Fasttext: Are there specific format and text preprocessing steps recommended to train FastText for word representation?

Created on 15 Aug 2018 · 2Comments · Source: facebookresearch/fastText

Are there text preprocessing steps recommended to learn word representations using FastText? For example, is tekonization required? Also, should the text be in lower case?

I have huge clean scientific text that I am interested in creating word representation using FastText, and I wonder if preprocessing will improve quality of the representations?

Also, the sample file in the FastText tutorial has all the words in a single line. Is that something required or does the tool take multiple lines of text as well?

Source

negacy

Most helpful comment

Hi @negacy,

As preprocessing, we recommend to tokenize the training data. This will definitely improve the quality of the representations.

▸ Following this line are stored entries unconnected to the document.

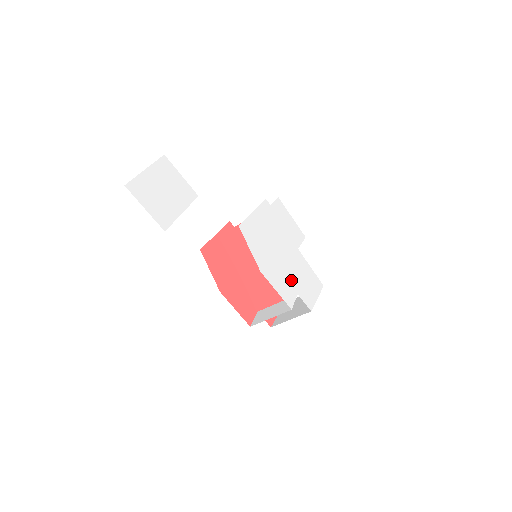
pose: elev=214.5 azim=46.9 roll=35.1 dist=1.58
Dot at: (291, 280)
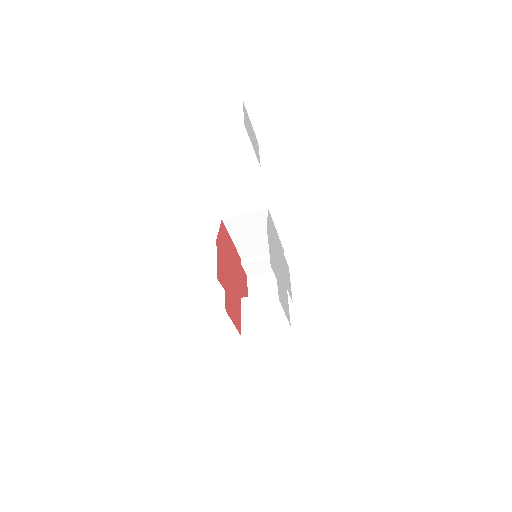
Dot at: (277, 271)
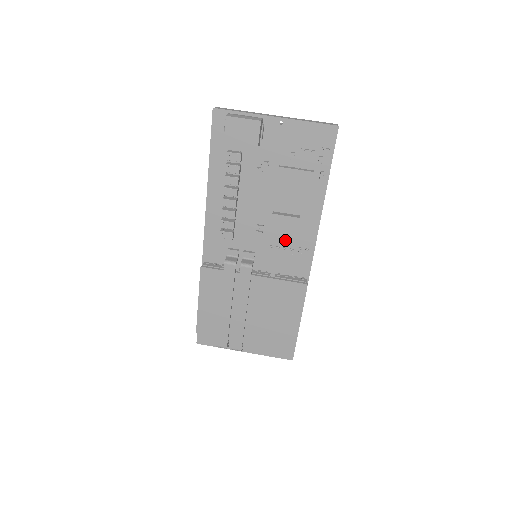
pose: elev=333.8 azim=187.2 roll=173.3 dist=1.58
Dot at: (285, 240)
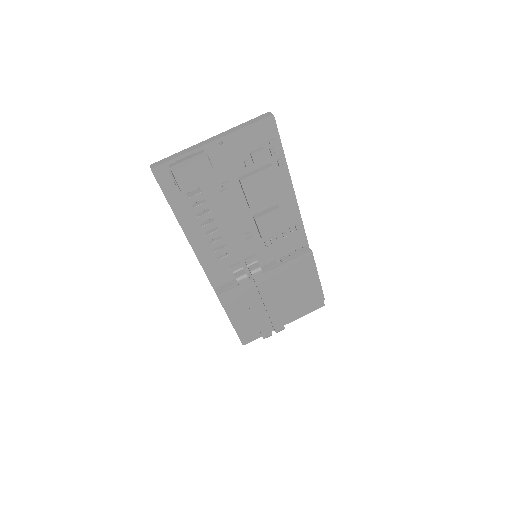
Dot at: (276, 231)
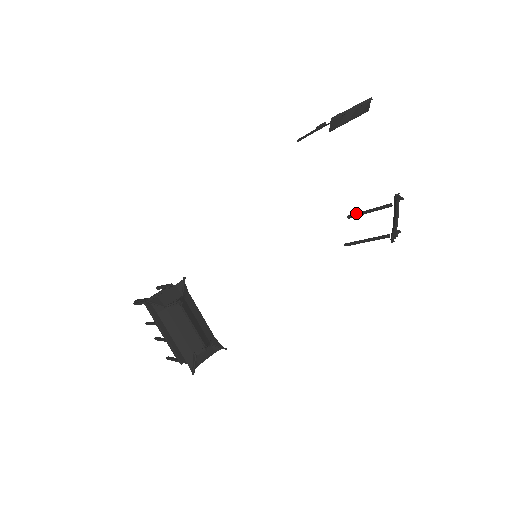
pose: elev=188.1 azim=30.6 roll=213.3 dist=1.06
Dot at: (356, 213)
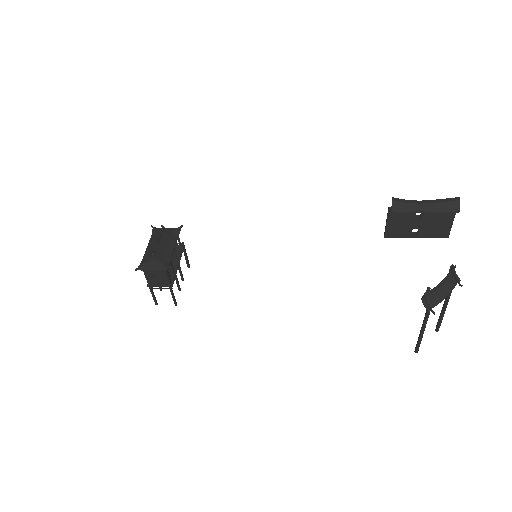
Dot at: (439, 319)
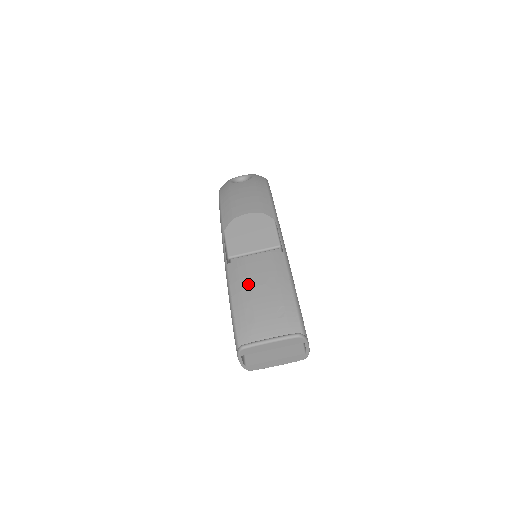
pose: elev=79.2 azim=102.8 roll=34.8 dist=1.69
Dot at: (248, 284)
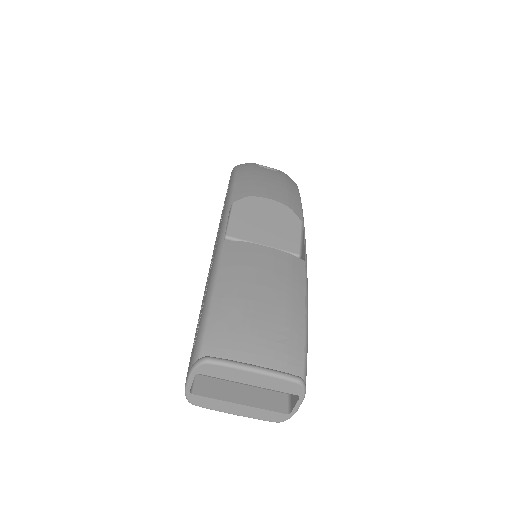
Dot at: (247, 277)
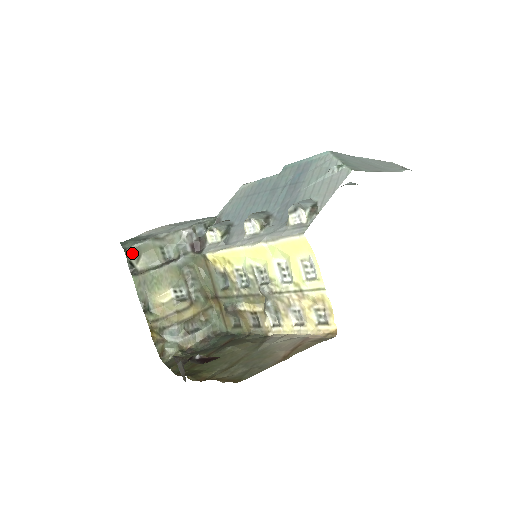
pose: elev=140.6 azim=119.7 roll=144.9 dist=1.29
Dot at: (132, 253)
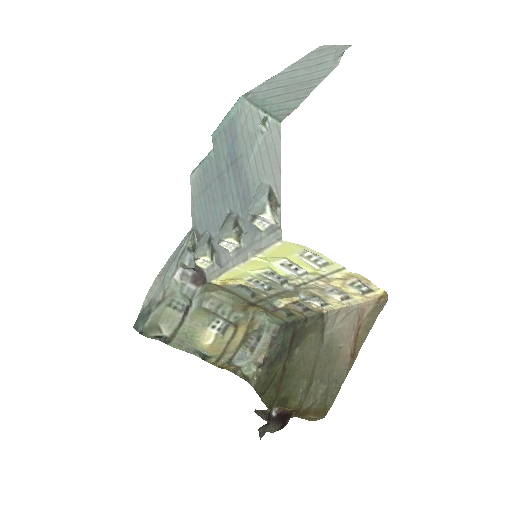
Dot at: (150, 331)
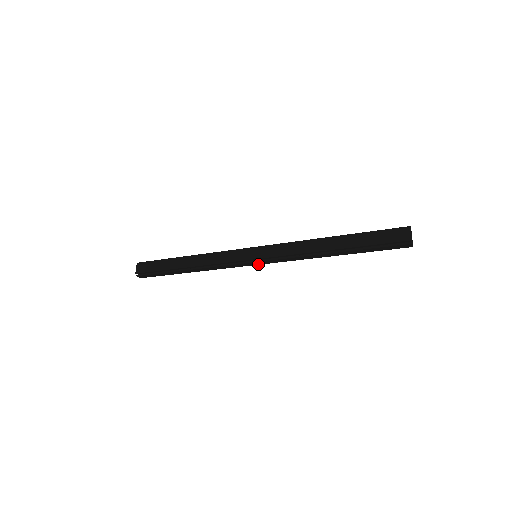
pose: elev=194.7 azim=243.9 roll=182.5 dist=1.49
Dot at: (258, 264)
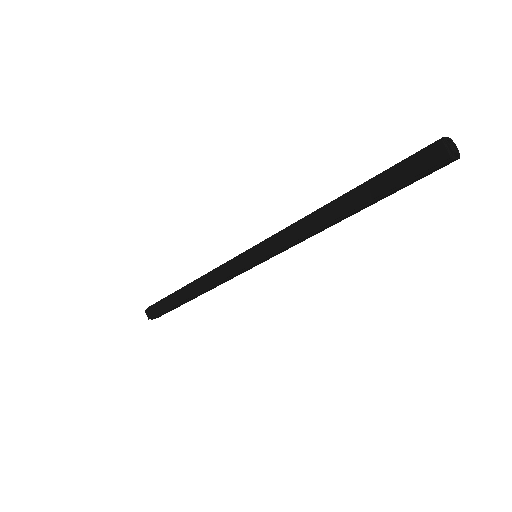
Dot at: (252, 262)
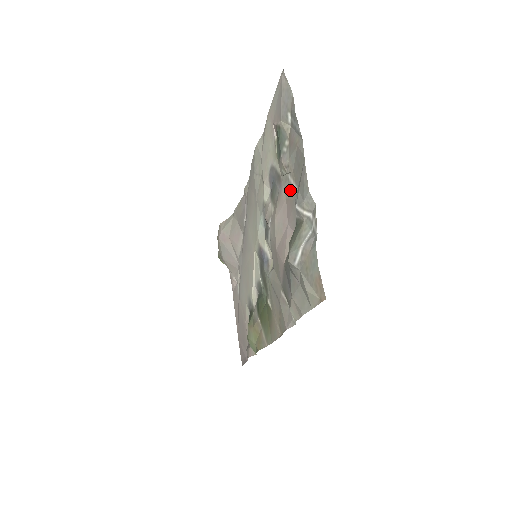
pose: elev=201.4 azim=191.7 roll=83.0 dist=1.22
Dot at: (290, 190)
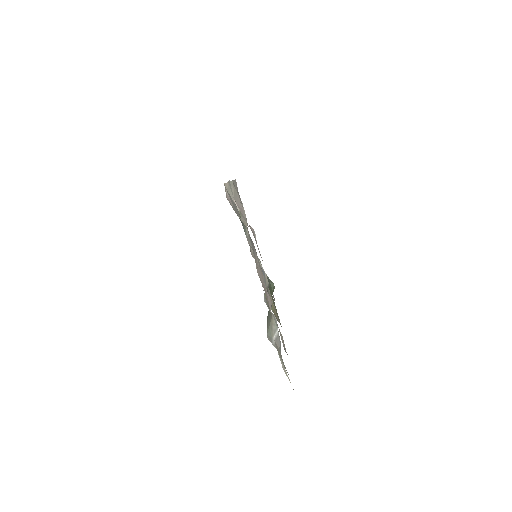
Dot at: (260, 268)
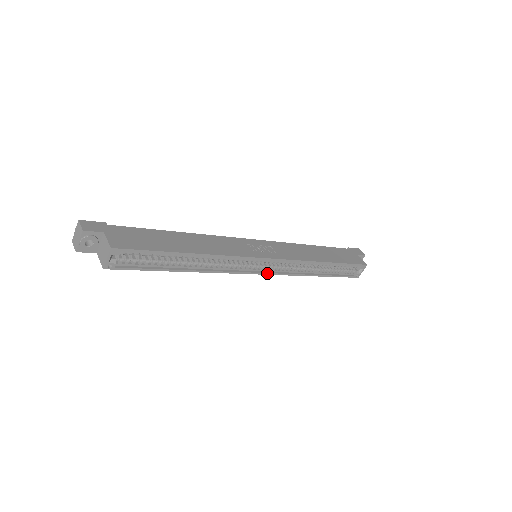
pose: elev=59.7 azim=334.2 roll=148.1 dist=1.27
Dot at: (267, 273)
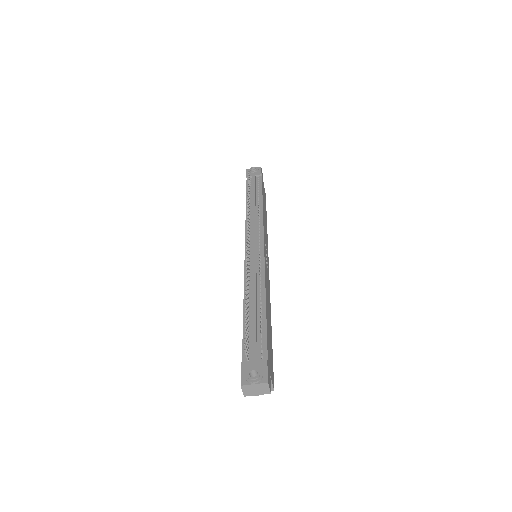
Dot at: occluded
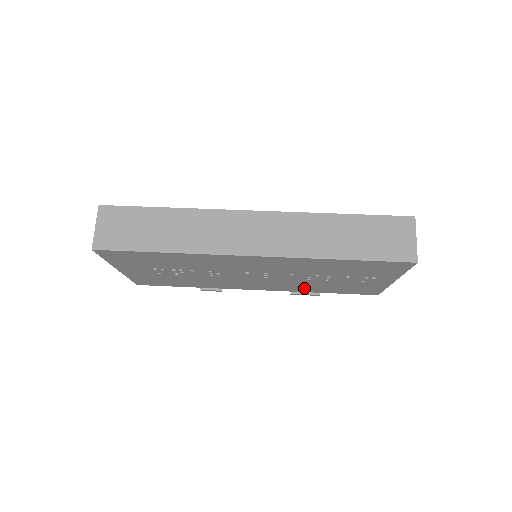
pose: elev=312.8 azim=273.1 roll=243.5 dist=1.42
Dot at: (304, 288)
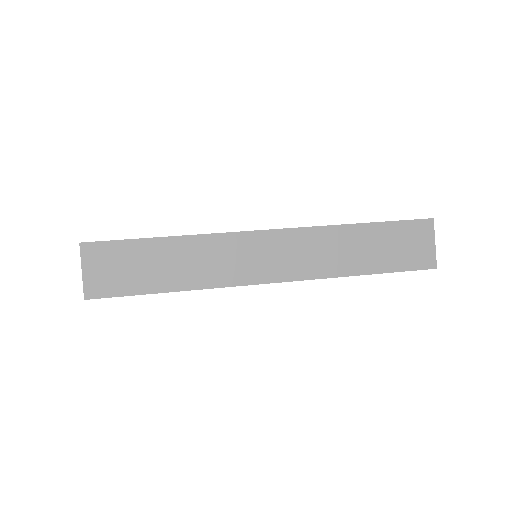
Dot at: occluded
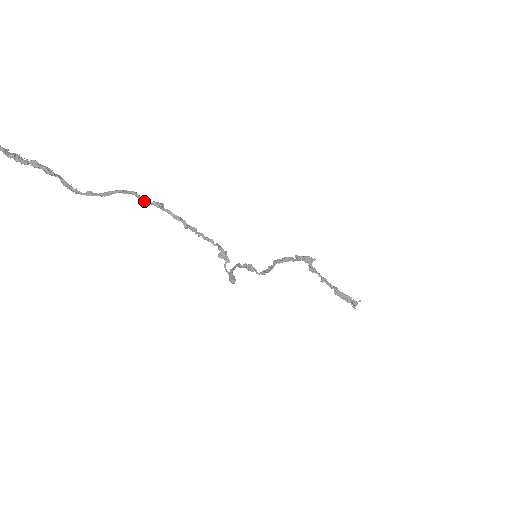
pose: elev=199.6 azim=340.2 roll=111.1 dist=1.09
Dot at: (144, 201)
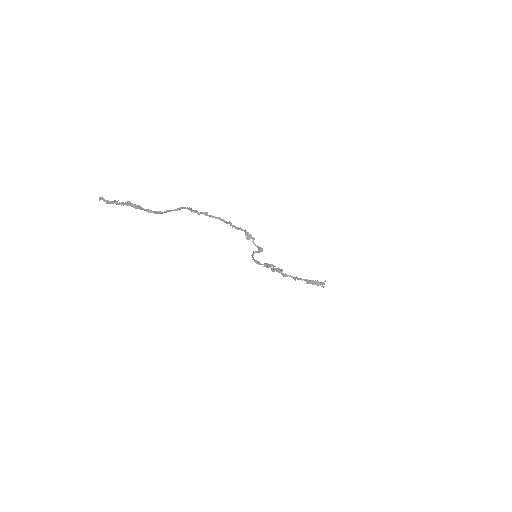
Dot at: occluded
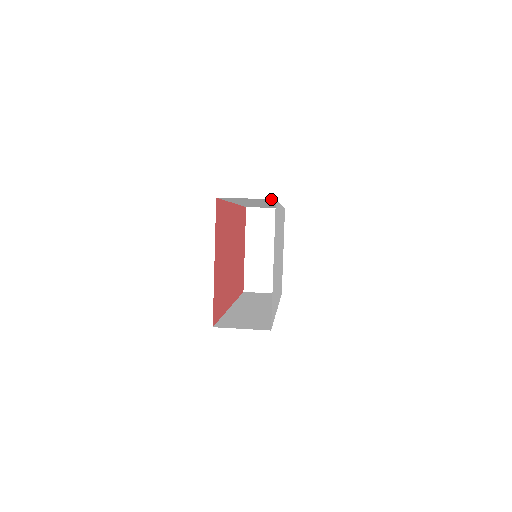
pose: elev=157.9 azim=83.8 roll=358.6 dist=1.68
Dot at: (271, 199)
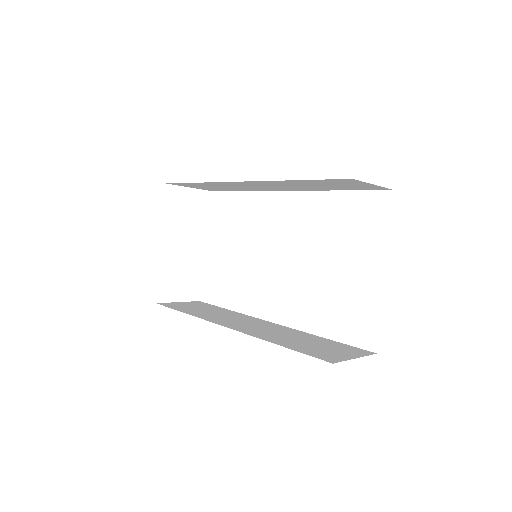
Dot at: (385, 189)
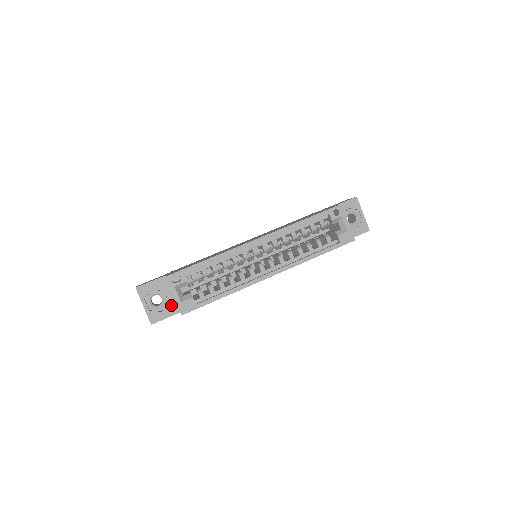
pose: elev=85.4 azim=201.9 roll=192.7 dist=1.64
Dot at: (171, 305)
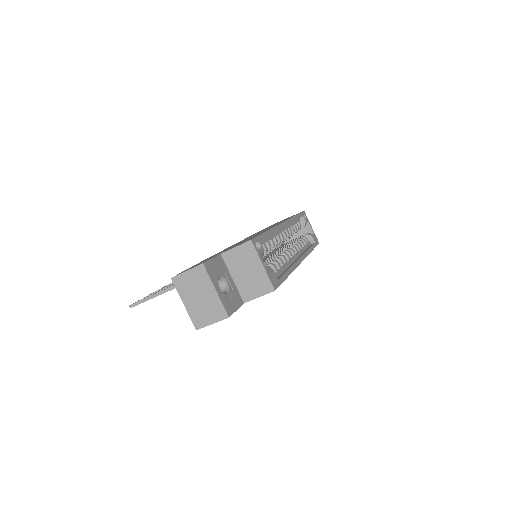
Dot at: (235, 293)
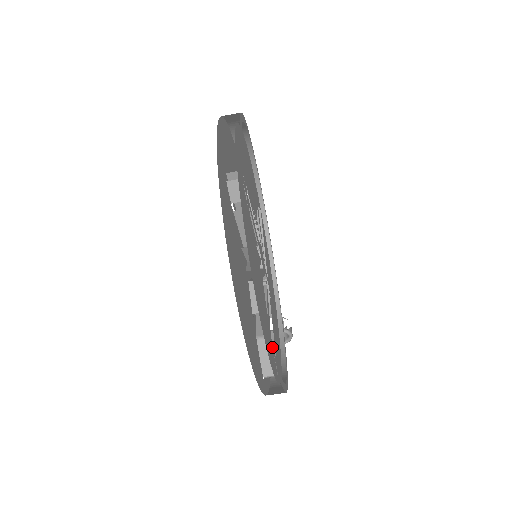
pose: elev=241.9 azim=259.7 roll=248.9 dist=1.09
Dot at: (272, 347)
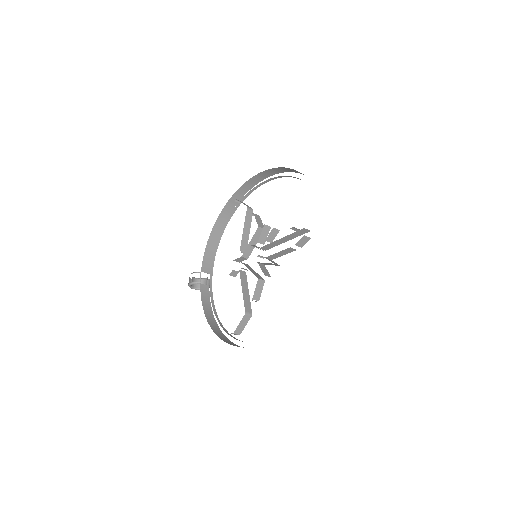
Dot at: occluded
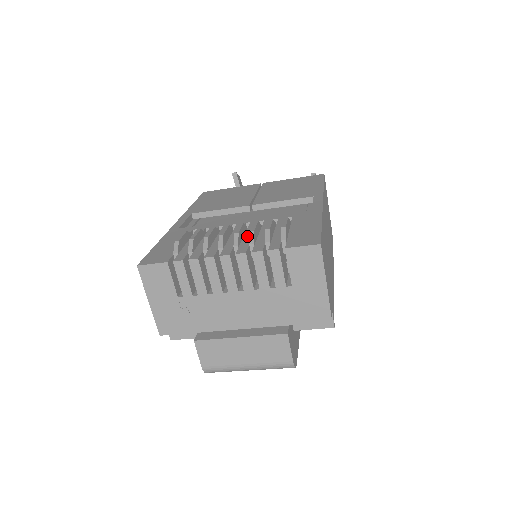
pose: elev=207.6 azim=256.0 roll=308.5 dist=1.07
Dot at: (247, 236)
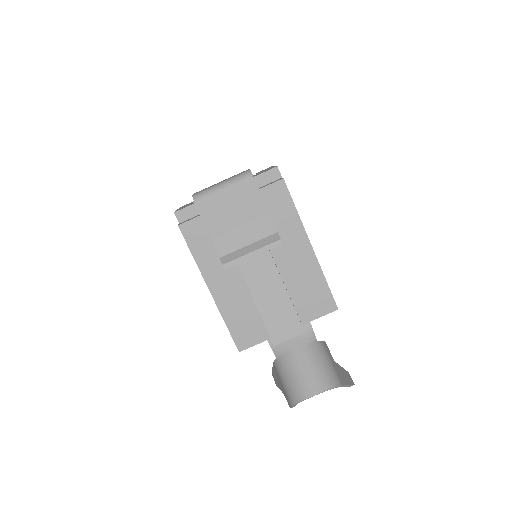
Dot at: occluded
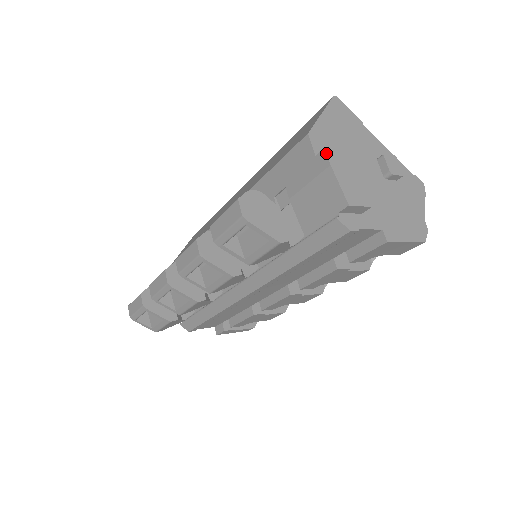
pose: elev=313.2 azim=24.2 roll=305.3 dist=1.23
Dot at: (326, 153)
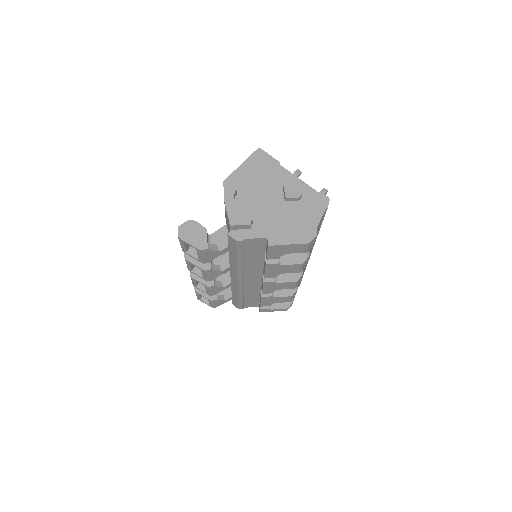
Dot at: (224, 194)
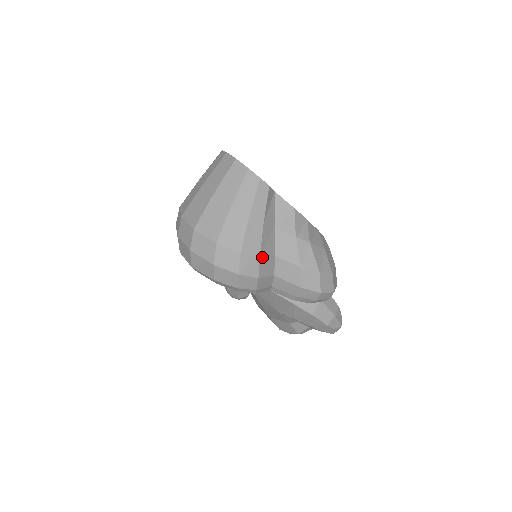
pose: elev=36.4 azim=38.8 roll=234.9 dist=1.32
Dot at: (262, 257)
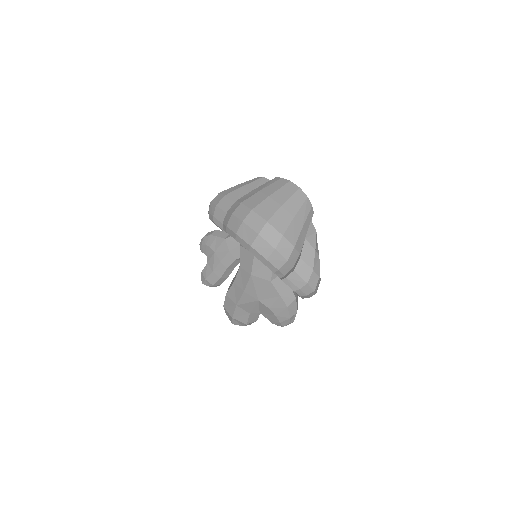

Lower casing is optional, and depends on your application (whether you want different word representations for the upper- and lower-cased words).

It is not required to have all the words on a single line, and we recommend to keep the original newlines from your dataset.

Best,
Edouard.

EdouardGrave on 15 Aug 2018

❤3 👍3

All 2 comments

Hi @negacy,

As preprocessing, we recommend to tokenize the training data. This will definitely improve the quality of the representations.

Lower casing is optional, and depends on your application (whether you want different word representations for the upper- and lower-cased words).

It is not required to have all the words on a single line, and we recommend to keep the original newlines from your dataset.

Best,
Edouard.

EdouardGrave on 15 Aug 2018

❤3 👍3

Hello @EdouardGrave,
In my dataset I have both \n and \n\n. I removed only the \n\n before training. Then during the testing phase I ran print_results(*model.test(FILE_TEST)) and everything worked fine, but when I do predicted = model.predict(text) on the complete corpus I get this error:

 File "/usr/local/lib/python3.6/dist-packages/fasttext-0.8.22-py3.6-linux-x86_64.egg/fastText/FastText.py", line 126, in check
    "predict processes one line at a time (remove \'\\n\')"
ValueError: predict processes one line at a time (remove '\n')

Does model.test do some kind of pre-processing removing the \n? Which are the differences in pre-processing between model.test and model.predict? Will I get different results depending on this preprocessing?